Update, Feb. 1: The fate of Peter Egner has been decided: He died of natural causes last week, the AP reports today. His death was confirmed by the Dept. of Health. Egner was 88, in poor health, and had earlier claimed he wouldn't live to have his day in court. He insisted he was innocent.
Jan. 20: A Seattle federal judge has turned down efforts by both accused Nazi war criminal Peter Egner and U.S. prosecutors for a quick resolution--a summary judgment--of the charges against Egner, and both sides have begun moving toward a trial, likely a historic one, set to begin February 22.
The government intends to prove that the 88-year-old Bellevue man helped escort Jews into mobile gas chambers en route to mass burials in Serbia in 1940, although Egner has already asked the court to bar virtually all the government's witnesses, prosecutors say.
Among those Egner wants to exclude is Dr. Peter Black, a senior historian at the Holocaust Memorial Museum in Washington, D.C. Egner thinks his own expert's historical version of the Holocaust will suffice, and says Black's testimony would be "duplicative." Prosecutors say any belief that experts totally agree on Holocaust history is "baseless."
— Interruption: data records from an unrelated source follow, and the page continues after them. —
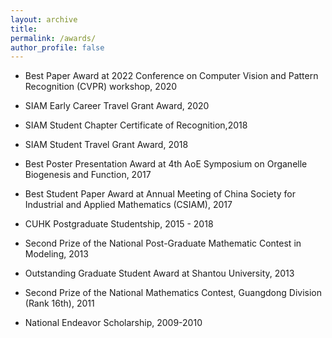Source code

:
 ```yaml
---
layout: archive
title: 
permalink: /awards/
author_profile: false
---
```


- Best Paper Award at 2022 Conference on Computer Vision and Pattern Recognition (CVPR) workshop, 2020

- SIAM Early Career Travel Grant Award, 2020	 	

- SIAM Student Chapter Certificate of Recognition,2018

- SIAM Student Travel Grant Award, 2018 	 	

- Best Poster Presentation Award at 4th AoE Symposium on Organelle Biogenesis and Function, 2017

- Best Student Paper Award at Annual Meeting of China Society for Industrial and Applied Mathematics (CSIAM), 2017

- CUHK Postgraduate Studentship, 2015 - 2018

- Second Prize of the National Post-Graduate Mathematic Contest in Modeling, 2013

- Outstanding Graduate Student Award at Shantou University, 2013

- Second Prize of the National Mathematics Contest, Guangdong Division (Rank 16th), 2011

- National Endeavor Scholarship, 2009-2010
Egner has denied any direct role in the mass murder of more than 17,000 Serbian Jews, Gypsies, and political dissidents by the Nazis' Security Police and Security Service (SPSS) during Egner's service from 1941 to 1943.
The SPSS at times operated a mobile death unit called the Einsatzgruppen, and more than 6,200 of the SPSS's victims from Belgrade's Semlin concentration camp died after being herded into the unit's vans--asphyxiated by piped-in exhaust as they took a funeral ride through Belgrade's streets. They were then interred in mass burial pits at the foot of Avala Mountain, southeast of Belgrade.
The government is attempting to denaturalize Egner and send him back to Serbia for a war-crimes trial. Egner immigrated to the U.S. in 1960 and applied for citizenship five years later--lying, the government says, on his application. Egner and his wife settled near Portland,where he worked as a hotel food-service worker, then sold real estate. After his wife Gerda died in 2005, he moved to Bellevue to be near relatives.
Egner has tried to keep a low profile at his Bellevue apartment since news of the charges broke. "I try to stay out of public as much as possible," he says. "Unless it is necessary, I do not leave the retirement community in which I live." Most fellow residents "treat me kindly, but there are some who ignore me altogether."